** Records provided follows **
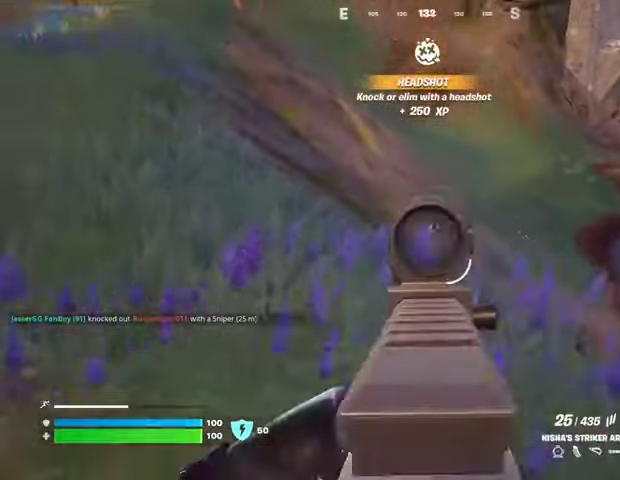
Gameplay with a controller (PlayStation layout); each line is a JSON object with the inputs held at the frame after it. "events" lists button and stick changes between this image and that frame as [ms after this image, input, new state], when the widget could be followed in between. Not read: L1 L2 R1 R2.
{"buttons": [], "left_stick": "center", "right_stick": "center", "events": [[67, "right_stick", "center"], [100, "R3", "down"], [233, "R3", "up"], [233, "right_stick", "down-right"], [267, "left_stick", "center"], [333, "right_stick", "center"]]}
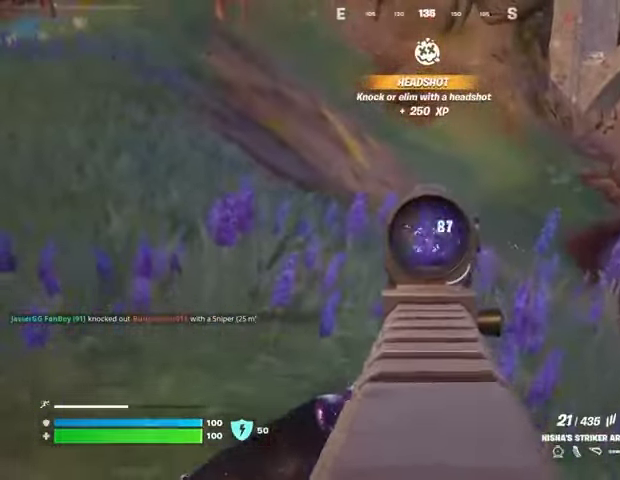
{"buttons": ["L3"], "left_stick": "up-left", "right_stick": "down-right", "events": [[33, "left_stick", "up-right"], [167, "left_stick", "center"], [267, "R3", "down"], [300, "left_stick", "up-left"], [333, "R3", "up"], [367, "right_stick", "down-right"], [433, "L3", "down"]]}
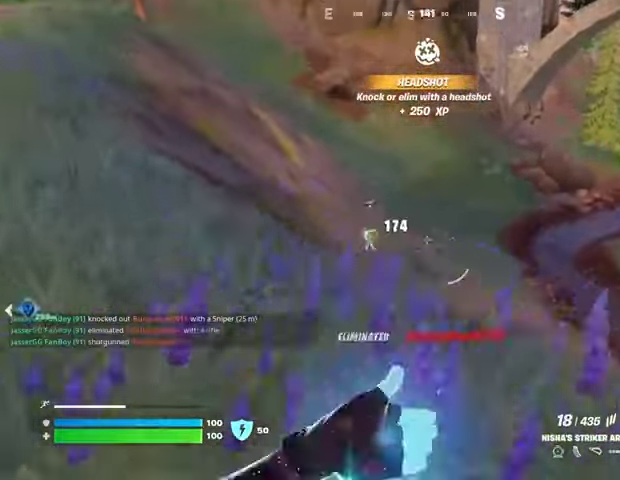
{"buttons": [], "left_stick": "up-right", "right_stick": "center", "events": [[33, "right_stick", "center"], [67, "L3", "up"], [167, "right_stick", "right"], [367, "left_stick", "up-right"], [367, "right_stick", "center"]]}
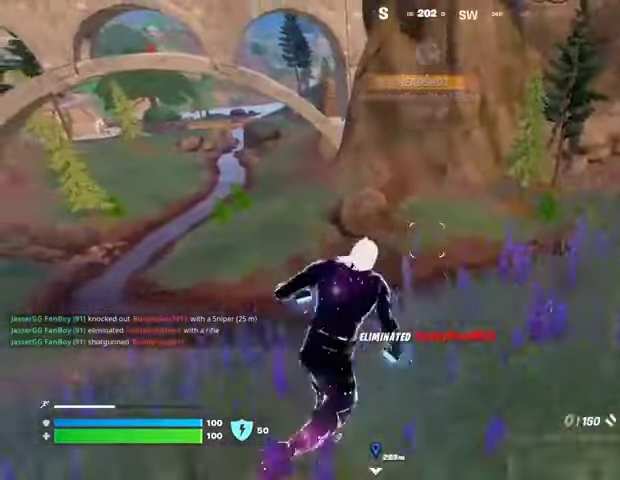
{"buttons": [], "left_stick": "up-right", "right_stick": "up", "events": [[500, "right_stick", "up"]]}
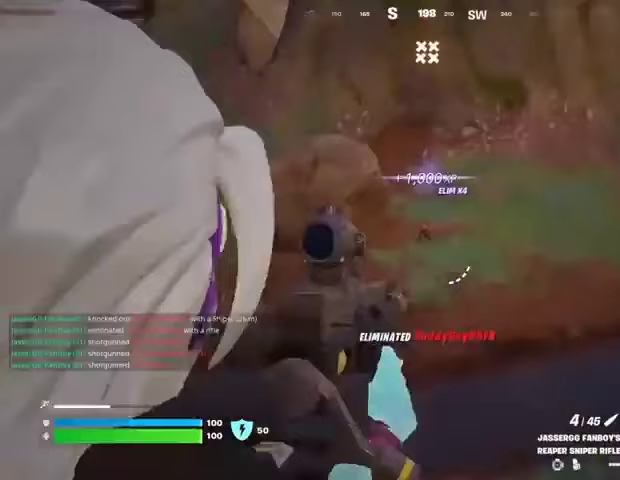
{"buttons": ["L3"], "left_stick": "up-left", "right_stick": "center", "events": [[267, "left_stick", "up"], [367, "right_stick", "up-left"], [433, "L3", "down"], [433, "left_stick", "up-left"], [467, "right_stick", "center"]]}
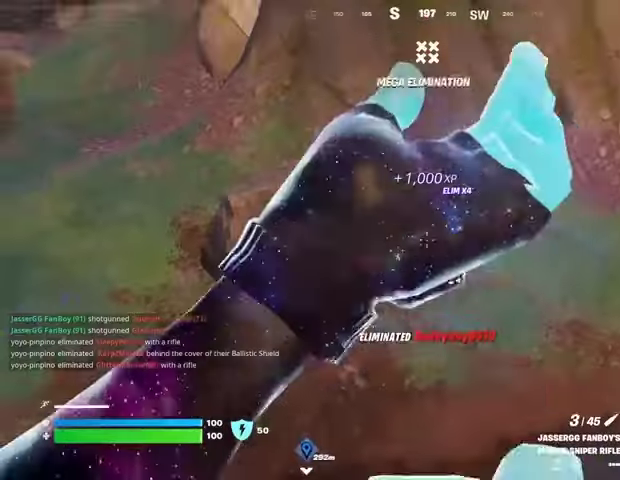
{"buttons": [], "left_stick": "right", "right_stick": "center", "events": [[33, "L3", "up"], [400, "left_stick", "up-right"], [467, "left_stick", "right"]]}
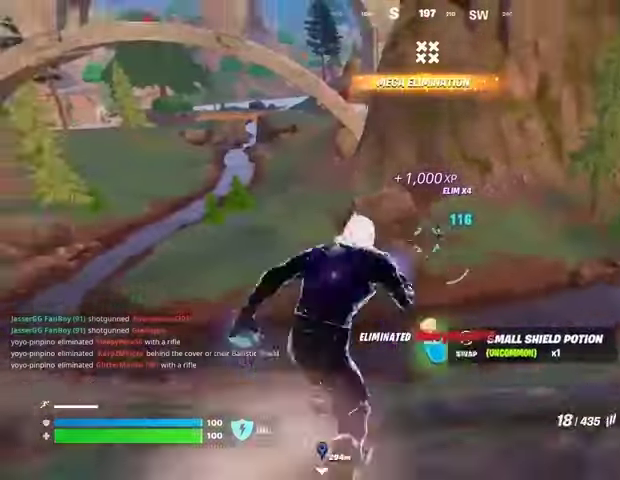
{"buttons": ["R3"], "left_stick": "center", "right_stick": "down-left", "events": [[367, "right_stick", "up-right"], [433, "R3", "down"], [467, "left_stick", "center"], [467, "right_stick", "down-left"]]}
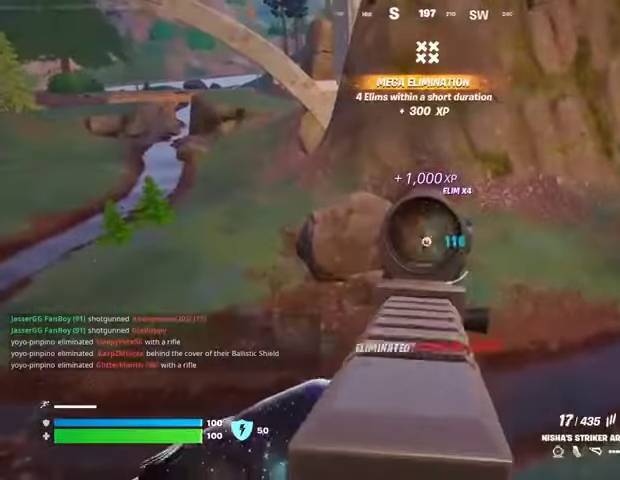
{"buttons": [], "left_stick": "left", "right_stick": "left", "events": [[33, "R3", "up"], [67, "right_stick", "center"], [400, "left_stick", "left"], [433, "right_stick", "left"]]}
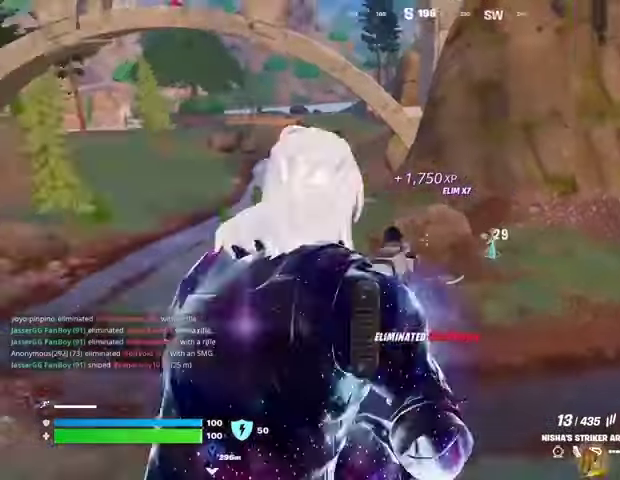
{"buttons": [], "left_stick": "up", "right_stick": "center", "events": [[167, "R3", "down"], [267, "R3", "up"], [367, "right_stick", "up-left"], [400, "left_stick", "up"], [467, "right_stick", "center"]]}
** End of Records provided **
• [What this task involves] Output nothing except an exact copy of the records above, with the images left out.

• [Response below]
Gameplay with a controller (PlayStation layout); each line is a JSON object with the inputs held at the frame after it. "events" lists button and stick changes between this image and that frame as [ms after this image, input, new state], when the widget could be followed in between. Not read: L1 L2 R1 R2.
{"buttons": [], "left_stick": "center", "right_stick": "center", "events": [[67, "right_stick", "center"], [100, "R3", "down"], [233, "R3", "up"], [233, "right_stick", "down-right"], [267, "left_stick", "center"], [333, "right_stick", "center"]]}
{"buttons": ["L3"], "left_stick": "up-left", "right_stick": "down-right", "events": [[33, "left_stick", "up-right"], [167, "left_stick", "center"], [267, "R3", "down"], [300, "left_stick", "up-left"], [333, "R3", "up"], [367, "right_stick", "down-right"], [433, "L3", "down"]]}
{"buttons": [], "left_stick": "up-right", "right_stick": "center", "events": [[33, "right_stick", "center"], [67, "L3", "up"], [167, "right_stick", "right"], [367, "left_stick", "up-right"], [367, "right_stick", "center"]]}
{"buttons": [], "left_stick": "up-right", "right_stick": "up", "events": [[500, "right_stick", "up"]]}
{"buttons": ["L3"], "left_stick": "up-left", "right_stick": "center", "events": [[267, "left_stick", "up"], [367, "right_stick", "up-left"], [433, "L3", "down"], [433, "left_stick", "up-left"], [467, "right_stick", "center"]]}
{"buttons": [], "left_stick": "right", "right_stick": "center", "events": [[33, "L3", "up"], [400, "left_stick", "up-right"], [467, "left_stick", "right"]]}
{"buttons": ["R3"], "left_stick": "center", "right_stick": "down-left", "events": [[367, "right_stick", "up-right"], [433, "R3", "down"], [467, "left_stick", "center"], [467, "right_stick", "down-left"]]}
{"buttons": [], "left_stick": "left", "right_stick": "left", "events": [[33, "R3", "up"], [67, "right_stick", "center"], [400, "left_stick", "left"], [433, "right_stick", "left"]]}
{"buttons": [], "left_stick": "up", "right_stick": "center", "events": [[167, "R3", "down"], [267, "R3", "up"], [367, "right_stick", "up-left"], [400, "left_stick", "up"], [467, "right_stick", "center"]]}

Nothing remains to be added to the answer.